Academic background
- Education: Duquesne University
- Alma mater: Carnegie Mellon University
- Thesis: Statistical Disclosure Limitation beyond the Margins: Characterization of Joint Distributions for Contingency Tables (2004)
- Doctoral advisor: Stephen Fienberg

Academic work
- Discipline: Statistician
- Institutions: Pennsylvania State University
- Main interests: Statistical disclosure control Algebraic statistics Statistics in the social sciences

= Aleksandra Slavković =

American statistician

Aleksandra B. (Seša) Slavković is an American statistician, a professor of statistics at Pennsylvania State University, and Associate Dean for Graduate Education in the Eberly College of Science at Pennsylvania State.
She also chairs the Committee on Privacy and Confidentiality in Statistics of the American Statistical Association.
Her research interests include statistical disclosure control, algebraic statistics, and the applications of statistics in the social sciences.

==Education and career==
Slavković majored in psychology at Duquesne University, with a minor in biology, graduating in 1996. She went to Carnegie Mellon University for her graduate studies, where she earned a master's degree in human–computer interaction in 1999, a second master's degree in statistics in 2001, and a Ph.D. in statistics in 2004. Her dissertation, Statistical Disclosure Limitation beyond the Margins: Characterization of Joint Distributions for Contingency Tables, was supervised by Stephen Fienberg.

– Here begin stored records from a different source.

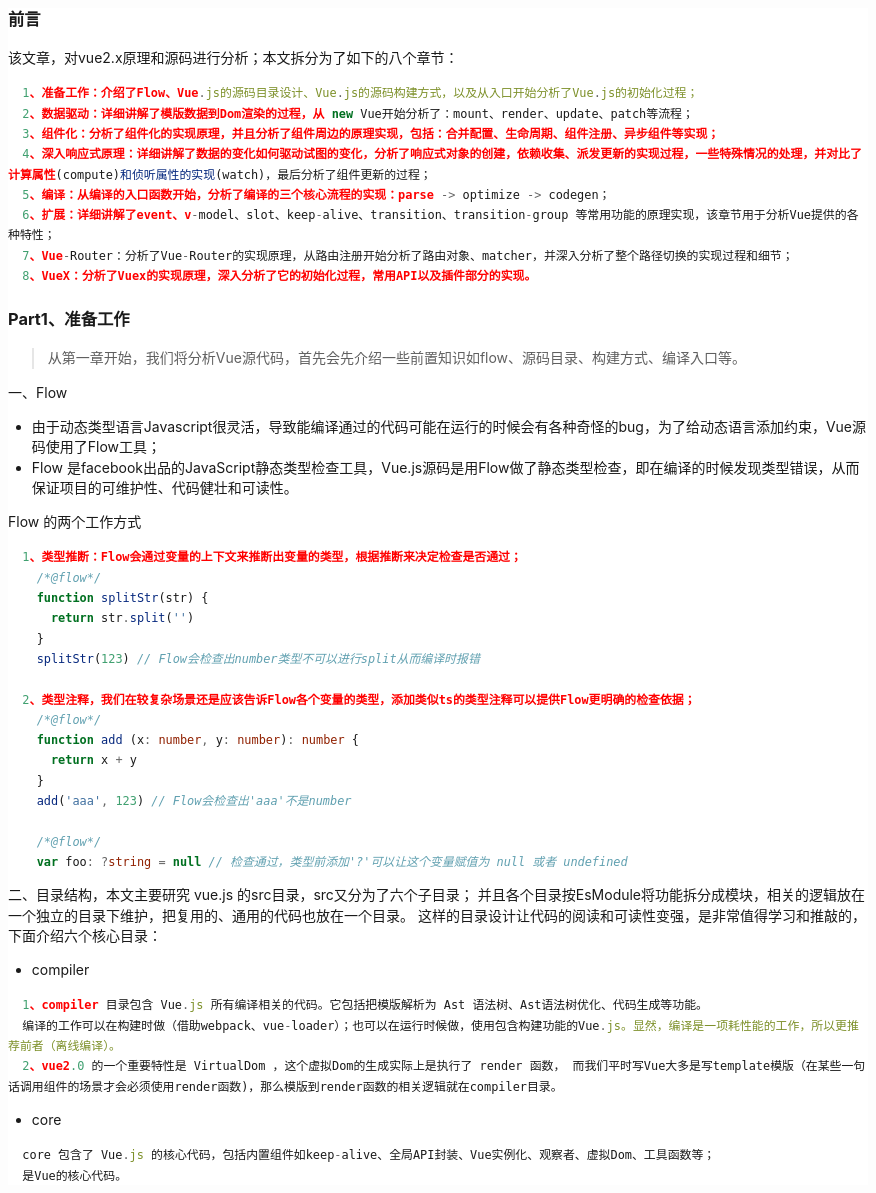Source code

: ### 前言
该文章，对vue2.x原理和源码进行分析；本文拆分为了如下的八个章节：
```typescript
  1、准备工作：介绍了Flow、Vue.js的源码目录设计、Vue.js的源码构建方式，以及从入口开始分析了Vue.js的初始化过程；
  2、数据驱动：详细讲解了模版数据到Dom渲染的过程，从 new Vue开始分析了：mount、render、update、patch等流程；
  3、组件化：分析了组件化的实现原理，并且分析了组件周边的原理实现，包括：合并配置、生命周期、组件注册、异步组件等实现；
  4、深入响应式原理：详细讲解了数据的变化如何驱动试图的变化，分析了响应式对象的创建，依赖收集、派发更新的实现过程，一些特殊情况的处理，并对比了计算属性(compute)和侦听属性的实现(watch)，最后分析了组件更新的过程；
  5、编译：从编译的入口函数开始，分析了编译的三个核心流程的实现：parse -> optimize -> codegen；
  6、扩展：详细讲解了event、v-model、slot、keep-alive、transition、transition-group 等常用功能的原理实现，该章节用于分析Vue提供的各种特性；
  7、Vue-Router：分析了Vue-Router的实现原理，从路由注册开始分析了路由对象、matcher，并深入分析了整个路径切换的实现过程和细节；
  8、VueX：分析了Vuex的实现原理，深入分析了它的初始化过程，常用API以及插件部分的实现。
```

### Part1、准备工作
> 从第一章开始，我们将分析Vue源代码，首先会先介绍一些前置知识如flow、源码目录、构建方式、编译入口等。

一、Flow
- 由于动态类型语言Javascript很灵活，导致能编译通过的代码可能在运行的时候会有各种奇怪的bug，为了给动态语言添加约束，Vue源码使用了Flow工具；
- Flow 是facebook出品的JavaScript静态类型检查工具，Vue.js源码是用Flow做了静态类型检查，即在编译的时候发现类型错误，从而保证项目的可维护性、代码健壮和可读性。

Flow 的两个工作方式
```typescript
  1、类型推断：Flow会通过变量的上下文来推断出变量的类型，根据推断来决定检查是否通过；
    /*@flow*/
    function splitStr(str) {
      return str.split('')
    }
    splitStr(123) // Flow会检查出number类型不可以进行split从而编译时报错

  2、类型注释，我们在较复杂场景还是应该告诉Flow各个变量的类型，添加类似ts的类型注释可以提供Flow更明确的检查依据；
    /*@flow*/
    function add (x: number, y: number): number {
      return x + y
    }
    add('aaa', 123) // Flow会检查出'aaa'不是number

    /*@flow*/
    var foo: ?string = null // 检查通过，类型前添加'?'可以让这个变量赋值为 null 或者 undefined
```

二、目录结构，本文主要研究 vue.js 的src目录，src又分为了六个子目录；
并且各个目录按EsModule将功能拆分成模块，相关的逻辑放在一个独立的目录下维护，把复用的、通用的代码也放在一个目录。
这样的目录设计让代码的阅读和可读性变强，是非常值得学习和推敲的，下面介绍六个核心目录：

- compiler
```typescript
  1、compiler 目录包含 Vue.js 所有编译相关的代码。它包括把模版解析为 Ast 语法树、Ast语法树优化、代码生成等功能。
  编译的工作可以在构建时做（借助webpack、vue-loader）；也可以在运行时候做，使用包含构建功能的Vue.js。显然，编译是一项耗性能的工作，所以更推荐前者（离线编译）。
  2、vue2.0 的一个重要特性是 VirtualDom ，这个虚拟Dom的生成实际上是执行了 render 函数， 而我们平时写Vue大多是写template模版（在某些一句话调用组件的场景才会必须使用render函数)，那么模版到render函数的相关逻辑就在compiler目录。
```

- core
```typescript
  core 包含了 Vue.js 的核心代码，包括内置组件如keep-alive、全局API封装、Vue实例化、观察者、虚拟Dom、工具函数等；
  是Vue的核心代码。
```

She has been on the Pennsylvania State University faculty since 2004, with visiting positions at the Institute for Mathematics and its Applications, Utrecht University, and Cornell University. She is editor for the scholarly journal Statistics and Public Policy (SPP).

==Recognition==
Slavković became an elected member of the International Statistical Institute in 2012.
She was elected as a Fellow of the American Statistical Association in 2018. In 2021, she was named a Fellow of the Institute of Mathematical Statistics, "for novel contributions to the development of statistical disclosure techniques and algebraic methods, for contributions to graduate research, and for contributions to editorial and other publication activities of the IMS and other statistical organizations."